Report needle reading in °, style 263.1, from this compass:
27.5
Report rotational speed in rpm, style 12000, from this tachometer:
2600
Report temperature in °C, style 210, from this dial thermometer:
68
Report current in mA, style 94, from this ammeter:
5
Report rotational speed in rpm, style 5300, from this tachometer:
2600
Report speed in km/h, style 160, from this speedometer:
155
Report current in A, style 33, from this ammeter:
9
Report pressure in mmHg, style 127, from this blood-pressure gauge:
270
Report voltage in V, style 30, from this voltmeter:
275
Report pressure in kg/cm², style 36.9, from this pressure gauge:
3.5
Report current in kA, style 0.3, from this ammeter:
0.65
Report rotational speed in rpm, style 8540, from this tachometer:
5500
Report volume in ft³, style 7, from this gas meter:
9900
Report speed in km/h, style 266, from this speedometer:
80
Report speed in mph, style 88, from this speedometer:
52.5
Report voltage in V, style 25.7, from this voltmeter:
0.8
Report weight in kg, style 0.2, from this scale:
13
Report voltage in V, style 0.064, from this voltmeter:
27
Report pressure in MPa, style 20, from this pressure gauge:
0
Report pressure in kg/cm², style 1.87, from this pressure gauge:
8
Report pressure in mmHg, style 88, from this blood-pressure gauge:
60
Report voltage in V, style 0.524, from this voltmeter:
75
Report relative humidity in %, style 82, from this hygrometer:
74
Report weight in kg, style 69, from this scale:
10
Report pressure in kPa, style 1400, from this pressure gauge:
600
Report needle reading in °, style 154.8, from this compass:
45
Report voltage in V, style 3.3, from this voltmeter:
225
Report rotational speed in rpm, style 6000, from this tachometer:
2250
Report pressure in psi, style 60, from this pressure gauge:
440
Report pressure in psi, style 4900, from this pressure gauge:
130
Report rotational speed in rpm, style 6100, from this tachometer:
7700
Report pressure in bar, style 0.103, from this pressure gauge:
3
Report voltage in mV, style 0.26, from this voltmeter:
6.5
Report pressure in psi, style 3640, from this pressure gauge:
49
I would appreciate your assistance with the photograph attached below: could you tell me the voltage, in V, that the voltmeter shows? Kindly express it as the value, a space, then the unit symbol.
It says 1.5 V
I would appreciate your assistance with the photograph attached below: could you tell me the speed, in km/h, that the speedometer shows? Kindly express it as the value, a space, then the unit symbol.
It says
# # #
Required work —
Update all the items above, changing every "tachometer" to "rev counter" and leaving the rest as it is.

Answer to this problem —
Report needle reading in °, style 263.1, from this compass:
27.5
Report rotational speed in rpm, style 12000, from this rev counter:
2600
Report temperature in °C, style 210, from this dial thermometer:
68
Report current in mA, style 94, from this ammeter:
5
Report rotational speed in rpm, style 5300, from this rev counter:
2600
Report speed in km/h, style 160, from this speedometer:
155
Report current in A, style 33, from this ammeter:
9
Report pressure in mmHg, style 127, from this blood-pressure gauge:
270
Report voltage in V, style 30, from this voltmeter:
275
Report pressure in kg/cm², style 36.9, from this pressure gauge:
3.5
Report current in kA, style 0.3, from this ammeter:
0.65
Report rotational speed in rpm, style 8540, from this rev counter:
5500
Report volume in ft³, style 7, from this gas meter:
9900
Report speed in km/h, style 266, from this speedometer:
80
Report speed in mph, style 88, from this speedometer:
52.5
Report voltage in V, style 25.7, from this voltmeter:
0.8
Report weight in kg, style 0.2, from this scale:
13
Report voltage in V, style 0.064, from this voltmeter:
27
Report pressure in MPa, style 20, from this pressure gauge:
0
Report pressure in kg/cm², style 1.87, from this pressure gauge:
8
Report pressure in mmHg, style 88, from this blood-pressure gauge:
60
Report voltage in V, style 0.524, from this voltmeter:
75
Report relative humidity in %, style 82, from this hygrometer:
74
Report weight in kg, style 69, from this scale:
10
Report pressure in kPa, style 1400, from this pressure gauge:
600
Report needle reading in °, style 154.8, from this compass:
45
Report voltage in V, style 3.3, from this voltmeter:
225
Report rotational speed in rpm, style 6000, from this rev counter:
2250
Report pressure in psi, style 60, from this pressure gauge:
440
Report pressure in psi, style 4900, from this pressure gauge:
130
Report rotational speed in rpm, style 6100, from this rev counter:
7700
Report pressure in bar, style 0.103, from this pressure gauge:
3
Report voltage in mV, style 0.26, from this voltmeter:
6.5
Report pressure in psi, style 3640, from this pressure gauge:
49
I would appreciate your assistance with the photograph attached below: could you tell me the voltage, in V, that the voltmeter shows? Kindly express it as the value, a space, then the unit symbol.
It says 1.5 V
I would appreciate your assistance with the photograph attached below: could you tell me the speed, in km/h, that the speedometer shows? Kindly express it as the value, a space, then the unit symbol.
It says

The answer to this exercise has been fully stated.